• **Records supplied**:
+ + + + +
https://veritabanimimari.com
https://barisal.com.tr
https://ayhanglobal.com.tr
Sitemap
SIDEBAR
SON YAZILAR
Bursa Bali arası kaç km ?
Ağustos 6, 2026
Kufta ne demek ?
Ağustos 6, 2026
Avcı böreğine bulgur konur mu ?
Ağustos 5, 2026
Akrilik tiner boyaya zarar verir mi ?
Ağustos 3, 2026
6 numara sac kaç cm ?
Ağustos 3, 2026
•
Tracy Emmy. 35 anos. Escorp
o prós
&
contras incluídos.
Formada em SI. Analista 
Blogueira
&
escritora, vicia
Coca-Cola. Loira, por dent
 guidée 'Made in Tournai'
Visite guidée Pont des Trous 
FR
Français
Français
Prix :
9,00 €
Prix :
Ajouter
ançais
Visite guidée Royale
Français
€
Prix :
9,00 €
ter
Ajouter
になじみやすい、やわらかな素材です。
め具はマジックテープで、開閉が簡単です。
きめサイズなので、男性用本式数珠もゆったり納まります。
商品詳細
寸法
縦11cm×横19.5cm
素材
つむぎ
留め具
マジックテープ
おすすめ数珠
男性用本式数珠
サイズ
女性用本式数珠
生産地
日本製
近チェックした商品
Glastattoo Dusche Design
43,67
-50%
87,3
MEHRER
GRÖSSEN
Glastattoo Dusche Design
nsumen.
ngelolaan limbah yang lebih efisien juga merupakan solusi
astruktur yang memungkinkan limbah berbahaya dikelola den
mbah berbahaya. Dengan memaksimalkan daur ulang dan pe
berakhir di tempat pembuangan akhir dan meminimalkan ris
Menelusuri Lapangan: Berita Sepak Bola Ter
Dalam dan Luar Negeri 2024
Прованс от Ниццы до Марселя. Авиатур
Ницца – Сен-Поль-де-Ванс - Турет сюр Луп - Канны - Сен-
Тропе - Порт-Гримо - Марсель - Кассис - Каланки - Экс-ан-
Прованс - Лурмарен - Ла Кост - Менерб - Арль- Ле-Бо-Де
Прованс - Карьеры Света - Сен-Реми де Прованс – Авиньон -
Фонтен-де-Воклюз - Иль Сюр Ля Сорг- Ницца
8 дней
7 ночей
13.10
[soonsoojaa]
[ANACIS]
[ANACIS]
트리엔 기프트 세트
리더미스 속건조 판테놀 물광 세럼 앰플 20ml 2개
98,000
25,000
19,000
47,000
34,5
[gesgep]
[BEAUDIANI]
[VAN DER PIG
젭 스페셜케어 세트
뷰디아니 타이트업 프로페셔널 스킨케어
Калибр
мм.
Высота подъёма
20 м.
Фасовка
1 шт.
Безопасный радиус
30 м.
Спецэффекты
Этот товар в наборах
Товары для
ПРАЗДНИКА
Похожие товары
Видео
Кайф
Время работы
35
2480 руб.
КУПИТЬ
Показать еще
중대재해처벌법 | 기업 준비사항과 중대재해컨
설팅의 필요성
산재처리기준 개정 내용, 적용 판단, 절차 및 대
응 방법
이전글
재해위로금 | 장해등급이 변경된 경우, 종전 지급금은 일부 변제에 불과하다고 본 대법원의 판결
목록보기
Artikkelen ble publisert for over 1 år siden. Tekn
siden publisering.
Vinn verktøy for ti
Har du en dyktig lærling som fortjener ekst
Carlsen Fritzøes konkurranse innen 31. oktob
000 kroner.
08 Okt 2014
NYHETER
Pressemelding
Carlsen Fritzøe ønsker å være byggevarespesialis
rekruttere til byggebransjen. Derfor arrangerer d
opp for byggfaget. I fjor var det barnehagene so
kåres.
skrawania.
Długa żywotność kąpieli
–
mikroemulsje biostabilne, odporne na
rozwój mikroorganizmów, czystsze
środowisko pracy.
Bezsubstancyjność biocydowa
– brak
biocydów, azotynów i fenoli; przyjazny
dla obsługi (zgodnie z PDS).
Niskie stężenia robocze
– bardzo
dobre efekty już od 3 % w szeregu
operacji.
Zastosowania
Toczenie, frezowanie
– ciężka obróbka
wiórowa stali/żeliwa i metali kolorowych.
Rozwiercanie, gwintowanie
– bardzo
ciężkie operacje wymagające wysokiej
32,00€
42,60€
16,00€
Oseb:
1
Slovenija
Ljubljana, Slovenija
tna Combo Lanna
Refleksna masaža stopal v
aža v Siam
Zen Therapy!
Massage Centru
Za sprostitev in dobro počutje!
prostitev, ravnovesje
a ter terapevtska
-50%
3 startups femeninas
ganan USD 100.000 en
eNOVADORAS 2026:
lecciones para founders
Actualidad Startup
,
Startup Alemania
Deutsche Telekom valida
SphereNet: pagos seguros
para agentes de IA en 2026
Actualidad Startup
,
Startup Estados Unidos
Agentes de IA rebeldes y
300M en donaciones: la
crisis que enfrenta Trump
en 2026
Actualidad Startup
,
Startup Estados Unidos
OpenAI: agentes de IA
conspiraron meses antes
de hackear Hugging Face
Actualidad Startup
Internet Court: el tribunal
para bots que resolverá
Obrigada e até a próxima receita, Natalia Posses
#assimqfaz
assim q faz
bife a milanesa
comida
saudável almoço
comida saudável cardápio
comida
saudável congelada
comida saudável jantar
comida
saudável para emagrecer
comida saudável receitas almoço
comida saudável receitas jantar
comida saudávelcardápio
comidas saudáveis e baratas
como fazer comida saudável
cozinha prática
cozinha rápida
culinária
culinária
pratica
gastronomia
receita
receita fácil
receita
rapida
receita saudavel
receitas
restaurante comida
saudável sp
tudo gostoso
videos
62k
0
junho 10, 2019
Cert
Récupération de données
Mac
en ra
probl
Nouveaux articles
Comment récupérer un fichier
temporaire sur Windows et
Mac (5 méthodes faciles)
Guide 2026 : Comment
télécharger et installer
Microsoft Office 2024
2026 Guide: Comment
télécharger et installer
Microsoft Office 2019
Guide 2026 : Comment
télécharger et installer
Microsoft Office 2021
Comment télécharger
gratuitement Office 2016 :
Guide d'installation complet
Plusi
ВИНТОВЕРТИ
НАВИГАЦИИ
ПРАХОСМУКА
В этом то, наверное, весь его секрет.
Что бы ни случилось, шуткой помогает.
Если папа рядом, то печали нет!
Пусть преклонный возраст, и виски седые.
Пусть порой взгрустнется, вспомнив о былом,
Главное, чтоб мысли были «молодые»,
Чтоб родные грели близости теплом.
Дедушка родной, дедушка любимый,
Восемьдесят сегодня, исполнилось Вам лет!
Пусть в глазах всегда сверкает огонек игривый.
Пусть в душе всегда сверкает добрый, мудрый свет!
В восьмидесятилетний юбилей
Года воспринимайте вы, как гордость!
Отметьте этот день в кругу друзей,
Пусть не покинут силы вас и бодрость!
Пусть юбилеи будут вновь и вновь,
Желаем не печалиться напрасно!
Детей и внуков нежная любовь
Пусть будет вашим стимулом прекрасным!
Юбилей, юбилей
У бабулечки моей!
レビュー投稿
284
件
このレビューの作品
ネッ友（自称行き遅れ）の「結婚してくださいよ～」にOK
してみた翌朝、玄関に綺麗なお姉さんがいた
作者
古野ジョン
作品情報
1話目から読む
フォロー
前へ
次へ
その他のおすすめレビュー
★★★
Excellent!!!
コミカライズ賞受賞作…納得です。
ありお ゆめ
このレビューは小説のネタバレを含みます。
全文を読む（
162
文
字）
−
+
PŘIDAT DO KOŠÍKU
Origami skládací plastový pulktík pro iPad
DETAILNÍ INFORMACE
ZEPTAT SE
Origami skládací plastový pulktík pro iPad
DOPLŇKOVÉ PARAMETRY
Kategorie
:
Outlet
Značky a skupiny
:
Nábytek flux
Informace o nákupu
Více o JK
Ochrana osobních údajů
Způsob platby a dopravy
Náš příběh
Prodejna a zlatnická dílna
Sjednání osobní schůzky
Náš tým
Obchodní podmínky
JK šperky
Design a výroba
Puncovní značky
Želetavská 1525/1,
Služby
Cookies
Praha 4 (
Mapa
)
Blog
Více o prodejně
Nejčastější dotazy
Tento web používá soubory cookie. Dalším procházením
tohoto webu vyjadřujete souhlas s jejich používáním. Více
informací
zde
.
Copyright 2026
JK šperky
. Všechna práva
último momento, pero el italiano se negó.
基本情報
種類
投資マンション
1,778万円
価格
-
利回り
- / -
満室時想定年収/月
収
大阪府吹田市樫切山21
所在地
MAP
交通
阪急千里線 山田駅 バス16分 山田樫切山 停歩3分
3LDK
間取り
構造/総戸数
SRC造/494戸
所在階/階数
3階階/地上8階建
+ + + + +
• **What is expected**:
Put every line from the start of the entries down to the line containing "Carlsen Fritzøe ønsker", both ends included, into a JSON list of strings with one string per line, leaving out blank lines.

• **Output**:
[
  "https://veritabanimimari.com",
  "https://barisal.com.tr",
  "https://ayhanglobal.com.tr",
  "Sitemap",
  "SIDEBAR",
  "SON YAZILAR",
  "Bursa Bali arası kaç km ?",
  "Ağustos 6, 2026",
  "Kufta ne demek ?",
  "Ağustos 6, 2026",
  "Avcı böreğine bulgur konur mu ?",
  "Ağustos 5, 2026",
  "Akrilik tiner boyaya zarar verir mi ?",
  "Ağustos 3, 2026",
  "6 numara sac kaç cm ?",
  "Ağustos 3, 2026",
  "•",
  "Tracy Emmy. 35 anos. Escorp",
  "o prós",
  "&",
  "contras incluídos.",
  "Formada em SI. Analista ",
  "Blogueira",
  "&",
  "escritora, vicia",
  "Coca-Cola. Loira, por dent",
  " guidée 'Made in Tournai'",
  "Visite guidée Pont des Trous ",
  "FR",
  "Français",
  "Français",
  "Prix :",
  "9,00 €",
  "Prix :",
  "Ajouter",
  "ançais",
  "Visite guidée Royale",
  "Français",
  "€",
  "Prix :",
  "9,00 €",
  "ter",
  "Ajouter",
  "になじみやすい、やわらかな素材です。",
  "め具はマジックテープで、開閉が簡単です。",
  "きめサイズなので、男性用本式数珠もゆったり納まります。",
  "商品詳細",
  "寸法",
  "縦11cm×横19.5cm",
  "素材",
  "つむぎ",
  "留め具",
  "マジックテープ",
  "おすすめ数珠",
  "男性用本式数珠",
  "サイズ",
  "女性用本式数珠",
  "生産地",
  "日本製",
  "近チェックした商品",
  "Glastattoo Dusche Design",
  "43,67",
  "-50%",
  "87,3",
  "MEHRER",
  "GRÖSSEN",
  "Glastattoo Dusche Design",
  "nsumen.",
  "ngelolaan limbah yang lebih efisien juga merupakan solusi",
  "astruktur yang memungkinkan limbah berbahaya dikelola den",
  "mbah berbahaya. Dengan memaksimalkan daur ulang dan pe",
  "berakhir di tempat pembuangan akhir dan meminimalkan ris",
  "Menelusuri Lapangan: Berita Sepak Bola Ter",
  "Dalam dan Luar Negeri 2024",
  "Прованс от Ниццы до Марселя. Авиатур",
  "Ницца – Сен-Поль-де-Ванс - Турет сюр Луп - Канны - Сен-",
  "Тропе - Порт-Гримо - Марсель - Кассис - Каланки - Экс-ан-",
  "Прованс - Лурмарен - Ла Кост - Менерб - Арль- Ле-Бо-Де",
  "Прованс - Карьеры Света - Сен-Реми де Прованс – Авиньон -",
  "Фонтен-де-Воклюз - Иль Сюр Ля Сорг- Ницца",
  "8 дней",
  "7 ночей",
  "13.10",
  "[soonsoojaa]",
  "[ANACIS]",
  "[ANACIS]",
  "트리엔 기프트 세트",
  "리더미스 속건조 판테놀 물광 세럼 앰플 20ml 2개",
  "98,000",
  "25,000",
  "19,000",
  "47,000",
  "34,5",
  "[gesgep]",
  "[BEAUDIANI]",
  "[VAN DER PIG",
  "젭 스페셜케어 세트",
  "뷰디아니 타이트업 프로페셔널 스킨케어",
  "Калибр",
  "мм.",
  "Высота подъёма",
  "20 м.",
  "Фасовка",
  "1 шт.",
  "Безопасный радиус",
  "30 м.",
  "Спецэффекты",
  "Этот товар в наборах",
  "Товары для",
  "ПРАЗДНИКА",
  "Похожие товары",
  "Видео",
  "Кайф",
  "Время работы",
  "35",
  "2480 руб.",
  "КУПИТЬ",
  "Показать еще",
  "중대재해처벌법 | 기업 준비사항과 중대재해컨",
  "설팅의 필요성",
  "산재처리기준 개정 내용, 적용 판단, 절차 및 대",
  "응 방법",
  "이전글",
  "재해위로금 | 장해등급이 변경된 경우, 종전 지급금은 일부 변제에 불과하다고 본 대법원의 판결",
  "목록보기",
  "Artikkelen ble publisert for over 1 år siden. Tekn",
  "siden publisering.",
  "Vinn verktøy for ti",
  "Har du en dyktig lærling som fortjener ekst",
  "Carlsen Fritzøes konkurranse innen 31. oktob",
  "000 kroner.",
  "08 Okt 2014",
  "NYHETER",
  "Pressemelding",
  "Carlsen Fritzøe ønsker å være byggevarespesialis"
]